Hamburg. Das Elbphilharmonie-Konzert der Deutschen Kammerphilharmonie Bremen, Patricia Kopatchinskaja und Pekka Kuusisto endet mit Massenflucht.

Romeo wollte gerade an Julias Grab trauern, als die Löschanlage im Parkett zischend Wassernebel versprühte. Was als Gastspiel der Deutschen Kammerphilharmonie Bremen im Großen Saal der Elbphilharmonie begonnen hatte, mit Prokofiews Vertonung des Shakespeare-Dramas als Finale, endete mit einem Feueralarm, der sich aber schnell als Fehlalarm aus noch unklaren Gründen herausstellte. Erst im August hatte es bei einem Sampha-Konzert ebenfalls Alarm gegeben.

Erstaunlich schnell, aber ohne Hektik oder gar Panik verließ das Publikum – immerhin über 2000 Menschen und nicht alle ganz jung und marathonfit – den Saal, auch die Bühne leerte sich rasant. Das Vorderhaus-Personal, bereits in gelben Westen, wies allen den kürzesten Fluchtweg ins nächste Treppenhaus. Wenige Minuten später war die Feuerwehr vor Ort, kurz darauf folgte die Entwarnung. Die Rückkehr ins Gebäude war wieder möglich, an den verwaisten Garderoben wurde entspannt Selbstbedienung praktiziert, während der Alarmton im Foyer noch lief. Die Ursache für die technische Störung werde untersucht, teilte die Pressestelle am Sonntagmorgen mit. Der Konzertbetrieb gehe weiter, der Auftritt von Plácido Domingo am Abend im Spielplan.

Feueralarm in der Elbphilharmonie bei „Romeo und Julia“

Der finnische Geiger Pekka Kuusisto ist auch als Dirigent aktiv.
Der finnische Geiger Pekka Kuusisto ist auch als Dirigent aktiv. © Maija Tammi | Maija Tammi

Bis 22.02 Uhr war es, allerdings auf ganz andere Art und Weise, ein ungewöhnlicher Konzertabend gewesen.
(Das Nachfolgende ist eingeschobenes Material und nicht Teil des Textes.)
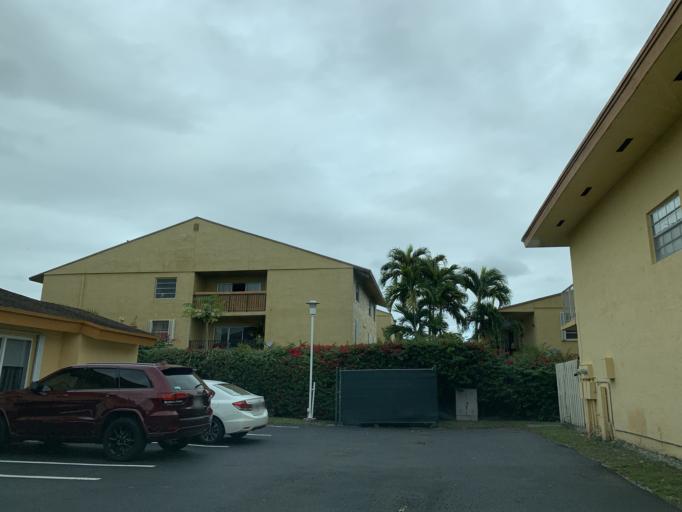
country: US
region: Florida
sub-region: Miami-Dade County
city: The Hammocks
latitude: 25.6892
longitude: -80.4435
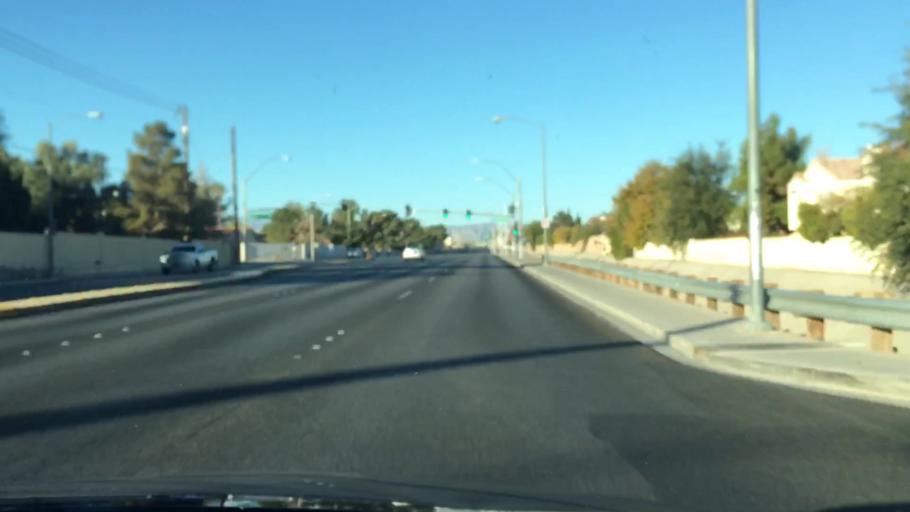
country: US
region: Nevada
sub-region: Clark County
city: Paradise
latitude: 36.0426
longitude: -115.1442
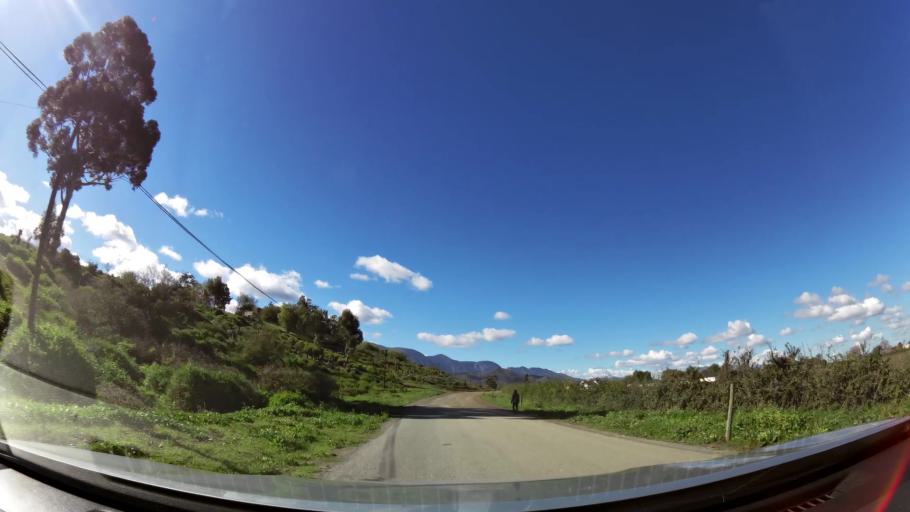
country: ZA
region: Western Cape
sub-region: Cape Winelands District Municipality
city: Ashton
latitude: -33.7944
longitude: 19.8976
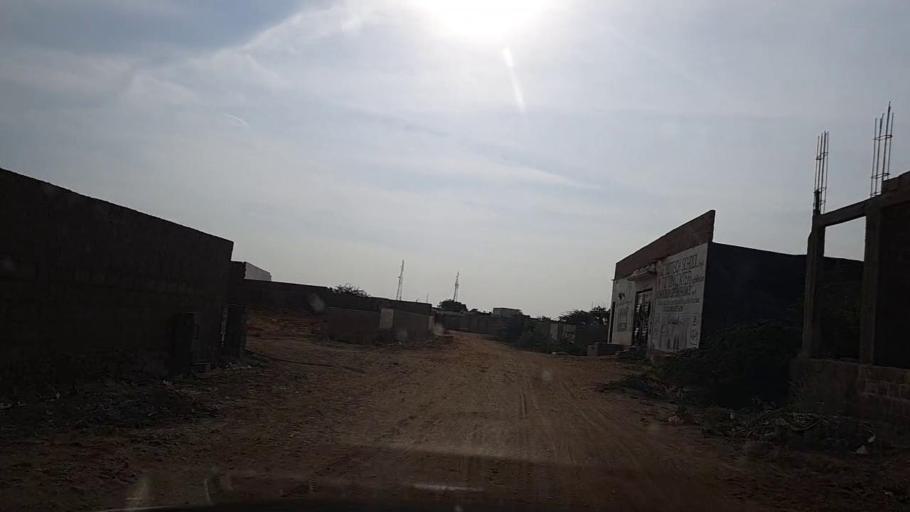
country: PK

Patricia Kopatchinskaja, geigend, und Pekka Kuusisto, zur Abwechslung dirigierend statt geigend, dazu ein für die beiden typisches Programm, das viele Haken schlug und wenig Interesse an einem roten Faden zeigte. Bei den Bremern hat Kuusisto den launigen Ehrentitel „Artistic Best Friend“ erhalten, die Wellenlängen harmonieren also.

Auch die beiden Stargäste kennen und mögen sich seit vielen Jahren, das zeigte ihre putzige kleine Zugabe vor der Pause: Kuusisto lieh sich mal eben eine Geige aus dem Orchester, für das Pizzicato-Portiönchen aus Bartóks 44 Duos für zwei Violinen.
Begonnen aber wurde mit Barbers „Adagio for Strings“, ein Schmachtstück erster Klasse, ein extra großer Trauerkloß in tränenfeucht ausgewalztem Moll – und damit der denkbar härteste Kontrast zu Schönbergs Violinkonzert, das er strikt nach seiner Zwölftonmethode durchorganisiert hatte. Derart strikt an allen spieltechnischen Gefälligkeiten für Ausführende vorbei, dass der Jahrhundertgeiger Heifetz einmal meinte, man bräuchte dafür einen sechsten Finger an der Linken. Kopatchinskaja kam auch mit den üblichen fünf bestens klar.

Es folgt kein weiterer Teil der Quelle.